Friday, February 14, 2014

Stylometric Analysis of Mormon Scripture

About 15 years ago John Hilton spoke to my senior religion seminar for science majors about his statistical analysis of Book of Mormon authorship. It was exciting to see the non-contextual word methods explained and to see the graphs going up showing that Joseph Smith, Oliver Cowdery, Sidney Rigdon, and others had different stylistic signatures from Nephi and Alma. It was exciting that this could be shown with objective methods that didn't rely on the highly subjective types of authorship analysis typically used in sorting out biblical authorship questions. He showed how the same methods were used to identify authors on the Federalist Papers, and how the results were very convincing compared to the results by other statistical authorship attribution methods. In particular, he criticized the vocabulary richness methods used by David Holmes in attributing Book of Mormon authorship entirely to Joseph Smith. He showed that Holmes's methods were unable to distinguish among know authors on things like the Federalist Papers, and mentioned that Holmes had moved on in other projects to use the non-contextual word analysis like that used by Hilton and his colleagues. Hilton showed us how non-contextual word methods could distinguish between an author's own writings and that same author's translations of other works. We saw convincing, multidimensional graphs showing that the Doctrine and Covenants had a different signal from Joseph Smith's and Oliver Cowdery's personal writings, suggesting a different revelatory voice for Joseph Smith (and still different from the Book of Mormon).

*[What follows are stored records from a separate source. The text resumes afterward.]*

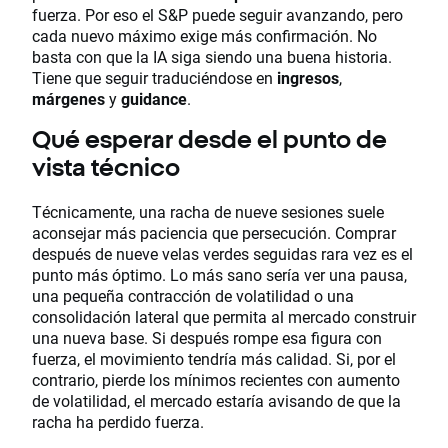
fuerza. Por eso el S&P puede seguir avanzando, pero
cada nuevo máximo exige más confirmación. No
basta con que la IA siga siendo una buena historia.
Tiene que seguir traduciéndose en
ingresos
,
márgenes
y
guidance
.
Qué esperar desde el punto de
vista técnico
Técnicamente, una racha de nueve sesiones suele
aconsejar más paciencia que persecución. Comprar
después de nueve velas verdes seguidas rara vez es el
punto más óptimo. Lo más sano sería ver una pausa,
una pequeña contracción de volatilidad o una
consolidación lateral que permita al mercado construir
una nueva base. Si después rompe esa figura con
fuerza, el movimiento tendría más calidad. Si, por el
contrario, pierde los mínimos recientes con aumento
de volatilidad, el mercado estaría avisando de que la
racha ha perdido fuerza.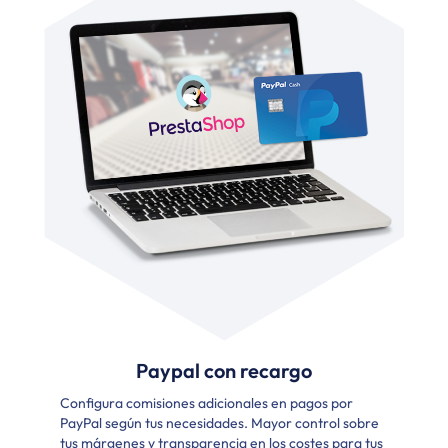
Paypal con recargo
Configura comisiones adicionales en pagos por
ma
I
PayPal según tus necesidades. Mayor control sobre
f
tus márgenes y transparencia en los costes para tus
u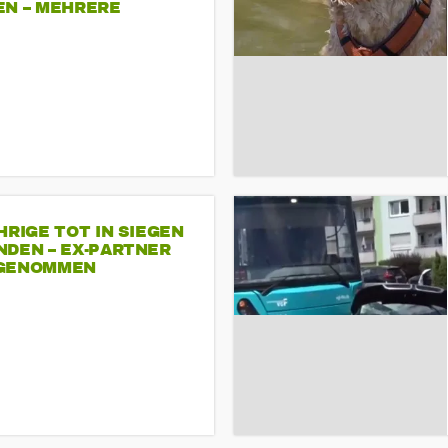
EN – MEHRERE
NDEMONSTRATIONEN
HRIGE TOT IN SIEGEN
NDEN – EX-PARTNER
GENOMMEN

Hilton also explained to us a number of pitfalls in stylometric (statistical analyses of word use) studies. Apparently it is well documented that changes in genre can drastically change word use. For example, when we speak we use a smaller vocabulary than when we write, and we also use non-contextual words at significantly different rates. So it is very important to compare similar genres when doing stylometric analyses.

I basically fell in love with Hilton's work and took away from it a disdain for Holmes's study. In 2008 another stylometric analysis of the Book of Mormon came out. I found out about it roughly a year ago. It wasn't easily accessible, but a couple of reviews and some explanations of new stylometric analyses were published in the Journal of the Book of Mormon and Restoration Scripture, so I read those. Those articles pointed out what seemed like obvious, fatal flaws due to the hypothesis put forward in the 2008 study, so I never got very interested in actually looking at the original. Then I got more involved with internet Mormonism and a couple of things happened. I discovered that a number of thoughtful Mormons are automatically suspicious of anything that comes out of the Neal A. Maxwell Institute. I also had a chance encounter with Craig Criddle, the primary investigator on the 2008 study. He and I didn't hit it off (he was intent on pushing a Spaulding/Rigdon hypothesis for Book of Mormon authorship, however tenuous the data may be, and I am totally confident in the, at least primarily, ancient origins of the Book of Mormon), but I was able to listen a little and get a little better perspective on the work he was involved with.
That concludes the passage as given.